0 #41 Robert Greenyer 2012-12-27 13:28

Thanks for all your analysis people, this really helps us see things.
0 #40 Ecco 2012-12-27 09:28
@Robert Greenyer: sorry for the delayed reply, but this is something I realized only now.

With the 2-layer wire according to the STM experiment, there was about a 20% increase in output power to input at 350 °C (wire temperature or reactor temperature?). If two or them are going to be installed in the MFMP 1.1 reactor, this percentage should increase even if just one of them is going to be heated directly. Perhaps by 10% or so?

A 30% increase with an input power of 50W would imply a DeltaT Out difference of about 20 °C. I'm wondering how much would be needed at the least to rule out any possible imaginable artifact.

This is data from one of the latest calibration cycles for the MFMP cell v1.1 from which I estimated this:


(sorry for the poor graph this time)

EDIT: btw, "Delta T Out" is T_Rise, which is T_GlassOut - T_Ambient.
0 #39 David Roberson 2012-12-27 07:51
My model simulation behaved as expected. The transition between one power level and the next was a perfect fit to the prediction. I did use data from the same run as the input and it appears from the chart below that things might have changed between up and down runs.
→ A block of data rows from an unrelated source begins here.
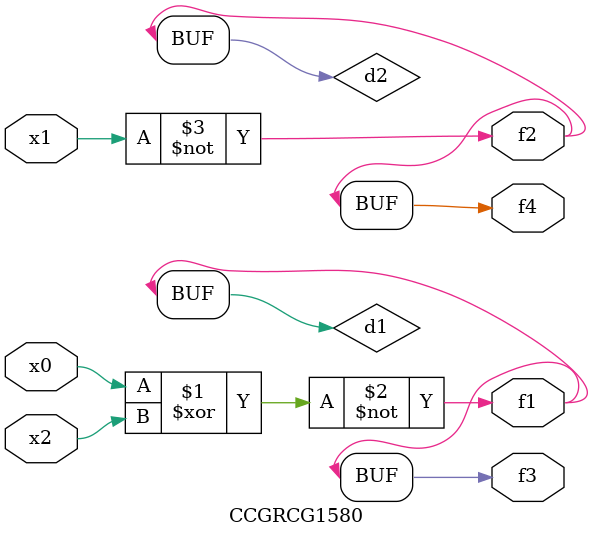
<source format=v>
module CCGRCG1580(
	input x0, x1, x2,
	output f1, f2, f3, f4
);

	wire d1, d2, d3;

	xnor (d1, x0, x2);
	nand (d2, x1);
	nor (d3, x1, x2);
	assign f1 = d1;
	assign f2 = d2;
	assign f3 = d1;
	assign f4 = d2;
endmodule

</source>
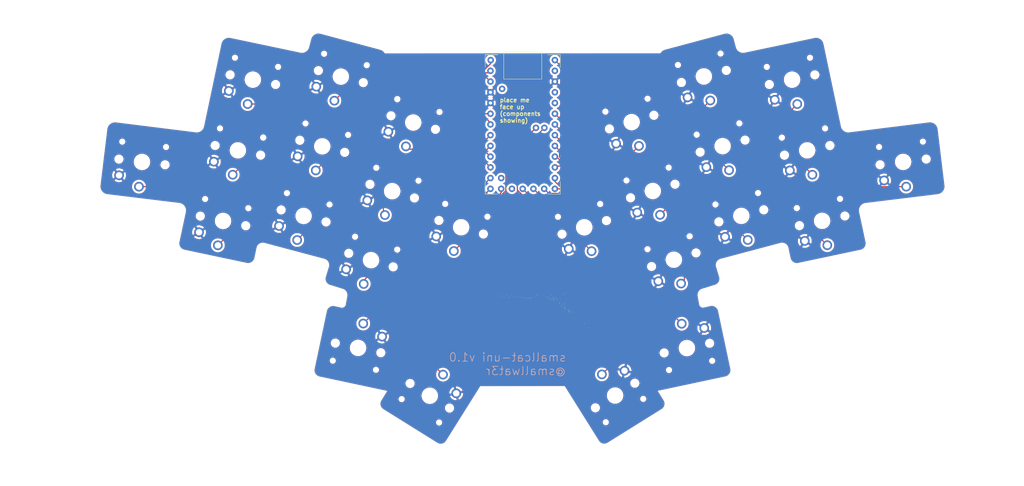
<source format=kicad_pcb>
(kicad_pcb
	(version 20240108)
	(generator "pcbnew")
	(generator_version "8.0")
	(general
		(thickness 1.6)
		(legacy_teardrops no)
	)
	(paper "A4")
	(layers
		(0 "F.Cu" signal)
		(31 "B.Cu" signal)
		(32 "B.Adhes" user "B.Adhesive")
		(33 "F.Adhes" user "F.Adhesive")
		(34 "B.Paste" user)
		(35 "F.Paste" user)
		(36 "B.SilkS" user "B.Silkscreen")
		(37 "F.SilkS" user "F.Silkscreen")
		(38 "B.Mask" user)
		(39 "F.Mask" user)
		(40 "Dwgs.User" user "User.Drawings")
		(41 "Cmts.User" user "User.Comments")
		(42 "Eco1.User" user "User.Eco1")
		(43 "Eco2.User" user "User.Eco2")
		(44 "Edge.Cuts" user)
		(45 "Margin" user)
		(46 "B.CrtYd" user "B.Courtyard")
		(47 "F.CrtYd" user "F.Courtyard")
		(48 "B.Fab" user)
		(49 "F.Fab" user)
	)
	(setup
		(pad_to_mask_clearance 0)
		(allow_soldermask_bridges_in_footprints no)
		(pcbplotparams
			(layerselection 0x00010fc_ffffffff)
			(plot_on_all_layers_selection 0x0000000_00000000)
			(disableapertmacros no)
			(usegerberextensions no)
			(usegerberattributes yes)
			(usegerberadvancedattributes yes)
			(creategerberjobfile yes)
			(dashed_line_dash_ratio 12.000000)
			(dashed_line_gap_ratio 3.000000)
			(svgprecision 6)
			(plotframeref no)
			(viasonmask no)
			(mode 1)
			(useauxorigin no)
			(hpglpennumber 1)
			(hpglpenspeed 20)
			(hpglpendiameter 15.000000)
			(pdf_front_fp_property_popups yes)
			(pdf_back_fp_property_popups yes)
			(dxfpolygonmode yes)
			(dxfimperialunits yes)
			(dxfusepcbnewfont yes)
			(psnegative no)
			(psa4output no)
			(plotreference yes)
			(plotvalue yes)
			(plotfptext yes)
			(plotinvisibletext no)
			(sketchpadsonfab no)
			(subtractmaskfromsilk no)
			(outputformat 1)
			(mirror no)
			(drillshape 0)
			(scaleselection 1)
			(outputdirectory "smallcatunigerber")
		)
	)
	(net 0 "")
	(net 1 "gnd")
	(net 2 "Switch2")
	(net 3 "Switch3")
	(net 4 "Switch4")
	(net 5 "Switch6")
	(net 6 "Switch7")
	(net 7 "Switch8")
	(net 8 "Switch9")
	(net 9 "Switch10")
	(net 10 "Switch12")
	(net 11 "Switch13")
	(net 12 "Switch14")
	(net 13 "Switch16")
	(net 14 "Switch17")
	(net 15 "Switch9_r")
	(net 16 "Switch10_r")
	(net 17 "Switch12_r")
	(net 18 "Switch13_r")
	(net 19 "Switch14_r")
	(net 20 "Switch16_r")
	(net 21 "Switch17_r")
	(net 22 "Switch2_r")
	(net 23 "Switch3_r")
	(net 24 "Switch4_r")
	(net 25 "Switch6_r")
	(net 26 "Switch7_r")
	(net 27 "Switch8_r")
	(footprint "* duckyb-collection:choc-v1-with-millmax" (layer "F.Cu") (at 84.259477 64.959093 -15))
	(footprint "* duckyb-collection:choc-v1-with-millmax" (layer "F.Cu") (at 114.109183 107.537255 148))
	(footprint "* duckyb-collection:choc-v1-with-millmax" (layer "F.Cu") (at 65.198571 66.13836 -12))
	(footprint "* duckyb-collection:choc-v1-with-millmax" (layer "F.Cu") (at 97.138927 96.208555 168))
	(footprint "* duckyb-collection:choc-v1-with-millmax" (layer "F.Cu") (at 100.196443 75.417543 -17))
	(footprint "* duckyb-collection:choc-v1-with-millmax" (layer "F.Cu") (at 93.064047 31.962028 -15))
	(footprint "* duckyb-collection:choc-v1-with-millmax" (layer "F.Cu") (at 72.249441 32.683015 -12))
	(footprint "* duckyb-collection:choc-v1-with-millmax" (layer "F.Cu") (at 68.7113 49.423827 -12))
	(footprint "* duckyb-collection:choc-v1-with-millmax" (layer "F.Cu") (at 121.520324 67.631956 -17))
	(footprint "* duckyb-collection:choc-v1-with-millmax" (layer "F.Cu") (at 105.217379 59.09741 -17))
	(footprint "* duckyb-collection:choc-v1-with-millmax" (layer "F.Cu") (at 46.026081 52.169877 -7))
	(footprint "* duckyb-collection:choc-v1-with-millmax" (layer "F.Cu") (at 110.187699 42.840229 -17))
	(footprint "* duckyb-collection:choc-v1-with-millmax" (layer "F.Cu") (at 88.665169 48.471529 -15))
	(footprint "* duckyb-collection:choc-v1-with-millmax" (layer "F.Cu") (at 166.857272 59.051739 17))
	(footprint "* duckyb-collection:choc-v1-with-millmax" (layer "F.Cu") (at 187.800593 64.942498 15))
	(footprint "* duckyb-collection:choc-v1-with-millmax" (layer "F.Cu") (at 206.916567 66.113554 12))
	(footprint "* duckyb-collection:choc-v1-with-millmax" (layer "F.Cu") (at 161.864045 42.736729 17))
	(footprint "* duckyb-collection:choc-v1-with-millmax" (layer "F.Cu") (at 178.936922 31.912398 15))
	(footprint "* duckyb-collection:choc-v1-with-millmax" (layer "F.Cu") (at 150.650324 67.658044 17))
	(footprint "* duckyb-collection:choc-v1-with-millmax" (layer "F.Cu") (at 199.812641 32.686554 12))
	(footprint "* duckyb-collection:choc-v1-with-millmax" (layer "F.Cu") (at 174.929131 96.251265 -168))
	(footprint "* duckyb-collection:choc-v1-with-millmax" (layer "F.Cu") (at 183.377745 48.423826 15))
	(footprint "* duckyb-collection:choc-v1-with-millmax" (layer "F.Cu") (at 157.944829 107.480788 -148))
	(footprint "* duckyb-collection:choc-v1-with-millmax" (layer "F.Cu") (at 226.084493 52.162274 7))
	(footprint "* duckyb-collection:choc-v1-with-millmax" (layer "F.Cu") (at 203.383629 49.427379 12))
	(footprint "RP2040:pro_micro_rp2040"
		(layer "F.Cu")
		(uuid "438542bd-13c6-47b9-a7b6-bf93ed1d12c8")
		(at 127.21 59.79)
		(property "Reference" "REF**"
			(at 8.89 -6.46 0)
			(unlocked yes)
			(layer "F.SilkS")
			(hide yes)
			(uuid "f08d4bf2-a7e2-43c0-aa90-e101c931eefa")
			(effects
				(font
					(size 1 1)
					(thickness 0.1)
				)
			)
		)
		(property "Value" "Pro Micro RP2040"
			(at 9.03 -8.33 0)
			(unlocked yes)
			(layer "F.Fab")
			(uuid "2e8d05f7-b791-4dba-8374-5cc1afafaa19")
			(effects
				(font
					(size 0.8 0.8)
					(thickness 0.15)
				)
			)
		)
		(property "Footprint" "RP2040:pro_micro_rp2040"
			(at 0 0 0)
			(layer "F.Fab")
			(hide yes)
			(uuid "8dba5717-2b3b-44f0-9aa2-51dba1ed0284")
			(effects
				(font
					(size 1.27 1.27)
					(thickness 0.15)
				)
			)
		)
		(property "Datasheet" ""
			(at 0 0 0)
			(layer "F.Fab")
			(hide yes)
			(uuid "7cf47a7c-f8ea-4be9-87fb-e52d55d8bae5")
			(effects
				(font
					(size 1.27 1.27)
					(thickness 0.15)
				)
			)
		)
		(property "Description" ""
			(at 0 0 0)
			(layer "F.Fab")
			(hide yes)
			(uuid "7582b044-d382-4ac1-b32f-039b425850cd")
			(effects
				(font
					(size 1.27 1.27)
					(thickness 0.15)
				)
			)
		)
		(attr through_hole)
		(fp_line
			(start 0 -33)
			(end 0 -30)
			(stroke
				(width 0.1)
				(type default)
			)
			(layer "F.SilkS")
			(uuid "9448c5e1-d691-40ef-a001-9c9106f08fc0")
		)
		(fp_line
			(start 0 -33)
			(end 3 -33)
			(stroke
				(width 0.1)
				(type default)
			)
			(layer "F.SilkS")
			(uuid "8421e7cd-24c1-4d51-a504-ed7082e897b8")
		)
		(fp_line
			(start 0 -3)
			(end 0 0)
			(stroke
				(width 0.1)
				(type default)
			)
			(layer "F.SilkS")
			(uuid "28db87f0-7965-49e4-92a6-9b1232e5a70a")
		)
		(fp_line
			(start 0 0)
			(end 0 -3)
			(stroke
				(width 0.1)
				(type default)
			)
			(layer "F.SilkS")
			(uuid "8f00ab59-8c6e-4e4d-906c-12434a20cc11")
		)
		(fp_line
			(start 0 0)
			(end 3 0)
			(stroke
				(width 0.1)
				(type default)
			)
			(layer "F.SilkS")
			(uuid "f7cd5ea4-e590-4297-9f6d-ed5d45440d67")
		)
		(fp_line
			(start 3 -33)
			(end 0 -33)
			(stroke
				(width 0.1)
				(type default)
			)
			(layer "F.SilkS")
			(uuid "76047487-69d4-4ffc-b622-d49eeaa7c479")
		)
		(fp_line
			(start 17.78 -33)
			(end 14.78 -33)
			(stroke
				(width 0.1)
				(type default)
			)
			(layer "F.SilkS")
			(uuid "1fd67d8f-9714-402e-baae-b367fe89ab3b")
		)
		(fp_line
			(start 17.78 -33)
			(end 17.78 -30)
			(stroke
				(width 0.1)
				(type default)
			)
			(layer "F.SilkS")
			(uuid "8f9e509f-2ca4-499d-bdfc-1cdf44357138")
		)
		(fp_line
			(start 17.78 0)
			(end 14.78 0)
			(stroke
				(width 0.1)
				(type default)
			)
			(layer "F.SilkS")
			(uuid "6961fe04-95e7-46fc-95d5-ce22a1c197d0")
		)
		(fp_line
			(start 17.78 0)
			(end 17.78 -3)
			(stroke
				(width 0.1)
				(type default)
			)
			(layer "F.SilkS")
			(uuid "6a11a432-bd4c-402d-9bb2-ced18d83d5ec")
		)
		(fp_rect
			(start 4.39 -27.25)
			(end 13.39 -33.65)
			(stroke
				(width 0.1)
				(type default)
			)
			(fill none)
			(layer "F.SilkS")
			(uuid "d9101b1c-be19-4176-a600-7c75ef5dbec7")
		)
		(fp_rect
			(start 0 0)
			(end 17.78 -33)
			(stroke
				(width 0.1)
				(type default)
			)
			(fill none)
			(layer "Dwgs.User")
			(uuid "a3c94ff8-304b-4d00-91d0-8d997c597df5")
		)
		(pad "0" thru_hole circle
			(at 1.25 -29.2)
			(size 1.524 1.524)
			(drill 0.762)
			(layers "*.Cu" "*.Mask")
			(remove_unused_layers no)
			(net 3 "Switch3")
			(uuid "b425efb0-0483-4096-96c1-df087150fcaf")
		)
		(pad "1" thru_hole circle
			(at 1.25 -26.66)
			(size 1.524 1.524)
			(drill 0.762)
			(layers "*.Cu" "*.Mask")
			(remove_unused_layers no)
			(net 5 "Switch6")
			(uuid "c3accce2-2079-4caf-b28e-05d3f95781ce")
		)
		(pad "2" thru_hole circle
			(at 1.25 -19.04)
			(size 1.524 1.524)
			(drill 0.762)
			(layers "*.Cu" "*.Mask")
			(remove_unused_layers no)
			(net 6 "Switch7")
			(uuid "e84a7afe-c395-4ab8-920a-53fc7a0a1e4d")
		)
		(pad "3" thru_hole circle
			(at 1.25 -16.5)
			(size 1.524 1.524)
			(drill 0.762)
			(layers "*.Cu" "*.Mask")
			(remove_unused_layers no)
			(net 7 "Switch8")
			(uuid "c1421a0c-4f40-4fbb-bfb6-b0c1c1cdbfdd")
		)
		(pad "3V3" thru_hole circle
			(at 16.49 -21.58)
			(size 1.524 1.524)
			(drill 0.762)
			(layers "*.Cu" "*.Mask")
			(remove_unused_layers no)
			(uuid "a3ea5f61-4b65-4120-91ba-052ec6b515c0")
		)
		(pad "4" thru_hole circle
			(at 1.25 -13.96)
			(size 1.524 1.524)
			(drill 0.762)
			(layers "*.Cu" "*.Mask")
			(remove_unused_layers no)
			(net 4 "Switch4")
			(uuid "bde59e9b-fbcc-4364-89ec-24fb02f35ac7")
		)
		(pad "5" thru_hole circle
			(at 1.25 -11.42)
			(size 1.524 1.524)
			(drill 0.762)
			(layers "*.Cu" "*.Mask")
			(remove_unused_layers no)
			(net 10 "Switch12")
			(uuid "bada1eb0-bd47-4bac-9d04-8bd29b121a53")
		)
		(pad "5V" thru_hole circle
			(at 16.49 -29.2)
			(size 1.524 1.524)
			(drill 0.762)
			(layers "*.Cu" "*.Mask")
			(remove_unused_layers no)
			(uuid "238ef89d-0c89-4c5b-bf61-08519544b92b")
		)
		(pad "6" thru_hole circle
			(at 1.25 -8.88)
			(size 1.524 1.524)
			(drill 0.762)
			(layers "*.Cu" "*.Mask")
			(remove_unused_layers no)
			(net 11 "Switch13")
			(uuid "bb57e747-b18c-4531-ada6-2d554ec396d4")
		)
		(pad "7" thru_hole circle
			(at 1.25 -6.34)
			(size 1.524 1.524)
			(drill 0.762)
			(layers "*.Cu" "*.Mask")
			(remove_unused_layers no)
			(net 8 "Switch9")
			(uuid "2a27234a-12f8-4821-b810-5be96241d668")
		)
		(pad "8" thru_hole circle
			(at 1.25 -3.8)
			(size 1.524 1.524)
... [1526994 chars truncated]
</source>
If this is true, then the difference must be rooted out if the results are to be reliable.
+1 #38 AlanG 2012-12-27 05:34
Delta T vs Power In for Cell 1.1

It's not as consistent as 1.0, and it looks like something changed at the start of the third down ramp. A closer look at the data there might show what happened.

Spreadsheet is at
+1 #37 David Roberson 2012-12-26 23:54
I want to congratulate you gentlemen on doing a remarkably consistent job of measuring the input power versus outside glass temperature.

I get a R^2 value of .999957 for a curve fit to a quadratic equation. From experience I can expect my model to yield near perfect results in the time domain response.